To turn to a shared mental experience between many queer immigrants is the concept of imposter syndrome. It can be summarized as a sense of suffocating self-doubt. Esteban states, “I define imposter syndrome as the ghost that destroys your ability to find pleasure after the incredible things you’ve done. It is what deceives your thoughts, making you believe you are not enough and you need to push your limits to perfection. I felt devastated that no one taught me about that. How could I express my feelings and desire for success but no one took 5 minutes to teach me what to do and how to do it? My world crumbled and I constantly felt my heart beating itself to death. My thoughts simply killed me. ‘I am not enough.’ ‘I am just another immigrant.’ ‘There are no opportunities for me.’” Imposter syndrome becomes so entwined into our mindsets as queer immigrant youth, especially becoming more familiar with the competitiveness of American culture. For me, imposter syndrome became so connected with my diagnosis of obsessive-compulsive disorder or OCD, which stemmed from the COVID-19 pandemic, that it set unrealistic high standards of perfectionism. It drained my concept of reality to keep up with other students in America in all fields of topics. From being at the top of my academic class to participating in endless extracurriculars, time for relaxation or myself was not prioritized. Imposter syndrome acts as a disease that slowly turns self-support into self-contempt or criticism even when achieving high goals for oneself. Imposter syndrome pushes our finish lines further and further away when we think we have reached a target, thrusting our exhaust past its capacity. 

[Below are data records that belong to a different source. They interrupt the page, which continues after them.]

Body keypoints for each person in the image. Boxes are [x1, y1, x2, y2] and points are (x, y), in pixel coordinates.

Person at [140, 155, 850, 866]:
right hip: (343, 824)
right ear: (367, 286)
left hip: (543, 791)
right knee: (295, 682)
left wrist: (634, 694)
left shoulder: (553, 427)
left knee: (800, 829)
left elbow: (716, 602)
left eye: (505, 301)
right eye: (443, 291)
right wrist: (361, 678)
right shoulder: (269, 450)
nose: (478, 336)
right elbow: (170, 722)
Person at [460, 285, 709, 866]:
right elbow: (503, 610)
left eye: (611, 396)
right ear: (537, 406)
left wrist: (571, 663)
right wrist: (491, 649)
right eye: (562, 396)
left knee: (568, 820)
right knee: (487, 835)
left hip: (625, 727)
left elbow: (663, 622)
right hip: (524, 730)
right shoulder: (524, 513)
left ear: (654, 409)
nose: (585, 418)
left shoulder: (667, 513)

Esteban continues to speak on being openly queer coming from an immigrant family, specifically what it has molded him into, describing that “Besides the challenges of being an immigrant, being queer in a Hispanic family has contributed to affecting my mental health. There has been the constant thought of trying to change to not disappoint your family. Not being able to talk about your feelings with someone you’d wished to understand hurts a lot. My own self has become my own friend. I am the one that hugs myself, I am the one that calms myself, and I am the one that reassures myself that everything will be okay. This is because I know my parents wouldn’t understand. In addition, my opinion on the queer community in Houston is that it is not big. Living in a conservative state has had many challenges in expressing oneself.” This is a similar situation to my childhood in an Asian household, which constantly was based on self-reassurance and self-reliance. Queer immigrant youth become their own form of support living in America with a small community to turn to for guidance. Balancing so much at a young age heavily influences our mental health, causing immense stress and hindering all forms of socialization just to get by. It also forces much pressure to conform to societal norms and promote living unauthentically. The experiences we face at a young age spurred the question of if the highly eminent idea of the American Dream meant living on a thread and playing a character built from pleasing others. 

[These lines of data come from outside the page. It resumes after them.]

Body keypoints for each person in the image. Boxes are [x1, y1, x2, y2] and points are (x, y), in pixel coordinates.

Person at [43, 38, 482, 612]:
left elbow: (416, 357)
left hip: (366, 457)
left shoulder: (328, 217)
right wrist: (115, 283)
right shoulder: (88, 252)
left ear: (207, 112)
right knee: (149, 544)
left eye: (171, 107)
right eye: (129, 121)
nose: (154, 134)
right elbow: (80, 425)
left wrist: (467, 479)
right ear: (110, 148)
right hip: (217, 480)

Is there a solution to this mental health crisis? Yes. It starts with the issue's roots, which are destigmatizing mental health between our families and maintaining continual discussion on the subject. Having small integrated talks about one another’s day makes a big impact in the long term. Next to families is having more frequent conversations with friends, teachers, and others on the topic. Normalizing the dialogue on mental health is how we create awareness on the subject across queer immigrant youth. Rather than forcing upon this notion to commit to oneself for everything, bringing into line emotional and mental health talks installs and expands necessary support from others. It’s time to reimagine the actuality of the American Dream to encompass an equitable and inspiring environment for queer immigrant youth.